Dreizehn, zwölf, elf.

Seine rechte Hand umklammerte die Walther PPQ. Er checkte mit seinen Fingern, dass die Waffe entsichert war.

Acht, sieben, sechs.

Mike richtete sich neben dem Fenster auf und machte sich für den Sprung bereit.

Drei, zwei, eins.

„Burn burn“, schrie Mike ins Mikrophon.

Zeitgleich stürmten die Männer das Haus.

Mike schoss in das Fenster und hechtete rückwärts durch die zerborstene Schreibe. Sofort drehte er sich um und blickte auf die Geisel.

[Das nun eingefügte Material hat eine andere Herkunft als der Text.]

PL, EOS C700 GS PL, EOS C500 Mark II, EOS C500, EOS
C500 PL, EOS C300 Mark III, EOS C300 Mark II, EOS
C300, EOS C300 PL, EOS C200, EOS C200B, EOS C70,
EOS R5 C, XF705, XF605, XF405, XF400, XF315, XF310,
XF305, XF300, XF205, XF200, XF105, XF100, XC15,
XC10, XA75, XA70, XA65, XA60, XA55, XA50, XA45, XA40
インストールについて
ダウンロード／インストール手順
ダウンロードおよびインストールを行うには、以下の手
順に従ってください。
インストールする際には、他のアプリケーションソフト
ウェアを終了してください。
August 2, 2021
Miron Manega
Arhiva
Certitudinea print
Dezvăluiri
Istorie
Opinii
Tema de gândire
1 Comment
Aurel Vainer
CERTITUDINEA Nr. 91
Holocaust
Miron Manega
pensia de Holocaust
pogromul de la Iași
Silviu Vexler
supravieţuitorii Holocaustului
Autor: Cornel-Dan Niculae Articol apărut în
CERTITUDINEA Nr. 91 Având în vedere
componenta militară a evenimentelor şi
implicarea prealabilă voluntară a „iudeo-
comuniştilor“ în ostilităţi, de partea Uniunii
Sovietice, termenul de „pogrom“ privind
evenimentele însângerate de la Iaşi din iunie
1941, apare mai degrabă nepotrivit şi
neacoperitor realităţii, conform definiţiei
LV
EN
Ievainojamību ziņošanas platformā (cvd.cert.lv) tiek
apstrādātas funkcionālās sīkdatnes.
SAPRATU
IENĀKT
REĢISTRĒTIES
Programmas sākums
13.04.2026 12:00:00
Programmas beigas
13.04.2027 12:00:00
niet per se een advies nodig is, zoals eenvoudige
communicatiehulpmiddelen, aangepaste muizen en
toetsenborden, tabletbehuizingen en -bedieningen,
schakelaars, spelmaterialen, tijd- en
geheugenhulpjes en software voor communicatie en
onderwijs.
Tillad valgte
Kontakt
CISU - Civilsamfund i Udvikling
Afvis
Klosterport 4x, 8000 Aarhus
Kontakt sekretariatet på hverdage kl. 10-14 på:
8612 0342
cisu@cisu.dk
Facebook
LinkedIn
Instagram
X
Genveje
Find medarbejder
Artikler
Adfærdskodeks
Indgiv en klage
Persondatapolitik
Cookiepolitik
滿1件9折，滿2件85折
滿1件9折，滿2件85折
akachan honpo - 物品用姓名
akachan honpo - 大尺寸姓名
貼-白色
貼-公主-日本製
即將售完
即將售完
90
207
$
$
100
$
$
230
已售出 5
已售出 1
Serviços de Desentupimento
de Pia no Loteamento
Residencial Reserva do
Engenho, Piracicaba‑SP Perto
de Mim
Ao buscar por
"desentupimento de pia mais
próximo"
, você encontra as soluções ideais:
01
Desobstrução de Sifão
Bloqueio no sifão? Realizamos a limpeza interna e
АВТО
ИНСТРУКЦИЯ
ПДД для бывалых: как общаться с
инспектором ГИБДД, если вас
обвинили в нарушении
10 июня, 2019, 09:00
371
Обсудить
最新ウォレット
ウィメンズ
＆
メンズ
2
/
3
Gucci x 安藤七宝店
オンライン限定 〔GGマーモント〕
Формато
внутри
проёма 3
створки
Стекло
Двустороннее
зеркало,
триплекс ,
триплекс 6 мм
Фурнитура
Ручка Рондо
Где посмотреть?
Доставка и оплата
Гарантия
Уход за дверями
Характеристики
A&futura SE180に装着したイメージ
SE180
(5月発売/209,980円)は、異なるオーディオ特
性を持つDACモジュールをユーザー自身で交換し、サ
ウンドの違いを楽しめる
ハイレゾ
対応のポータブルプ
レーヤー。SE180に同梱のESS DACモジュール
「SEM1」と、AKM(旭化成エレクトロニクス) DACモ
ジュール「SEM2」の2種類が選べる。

Scheiße, Tom du Mistkerl, durchfuhr es Mike. „Code Epsilon, Code Epsilon.“

Code Epsilon war das verabredete Signalwort für das Einstellen auf eine komplett andere Situation. Die anderen Trupps würden nun nach eigenem Ermessen entsprechend der vereinbarten Prioritäten handeln.

Mike blickte auf eine gefesselte Schaufensterpuppe. An ihrem Körper war eine Heizdecke angebracht, so dass man auf den Wärmebildern kein Unterschied erkennen konnte. Die Scheißkerle hatten also die Geiseln woanders untergebracht. Blitzschnell checkte Mike den Raum, im dem er sich befand. Rechts war eine geschlossene Tür. Links auch. Ein Blick nach unten verriet Stolperdrähte. Sicher waren sie an einer Sprengfalle angebracht. Zum Glück hatte er noch keinen berührt. Mike vermutete, dass die Sprengfalle in der Puppe selber versteckt war. Also blieb er auf Distanz.

„T minus drei. Hier lief einer rum“, vernahm Mike durch sein Ohrstöpsel.

Mike durfte keine Zeit mehr verlieren. Er musste die Geiseln so schnell wie möglich finden, wenn er sie noch lebend aus dem Haus bringen wollte. Mit jeder verstrichenen Sekunde wuchs die Gefahr, dass die Terrorbrüder ihre Geiseln in die Luft jagten.

Auch wenn Mike sehr viel von Eigenschutz hielt, Angriff war noch immer die beste Verteidigung.

Mike sprang über die Stolperdrähte und stürmte auf die linke Tür zu. Nach seinen Berechnungen würden die beiden anderen Teams eher auf der anderen Seite ihrem Job nachgehen.

Mike stieß die Tür auf und hechtete mit einer Rolle in den Raum. Noch bevor er wieder aufstand konnte er im Augenwinkel eine Bewegung ausmachen. Sofort knickte er seine Füße ein, um sich in diese Richtung drehen zu können. Was er sah, war sicherlich keine Geisel. Geiseln hatten kein Messer in der Hand und sprangen den rettenden Helden nicht an. Reflexartig drückte Mike den Abzug seiner Walther PPQ und brachte den Terroristen noch im Anflug zu Fall.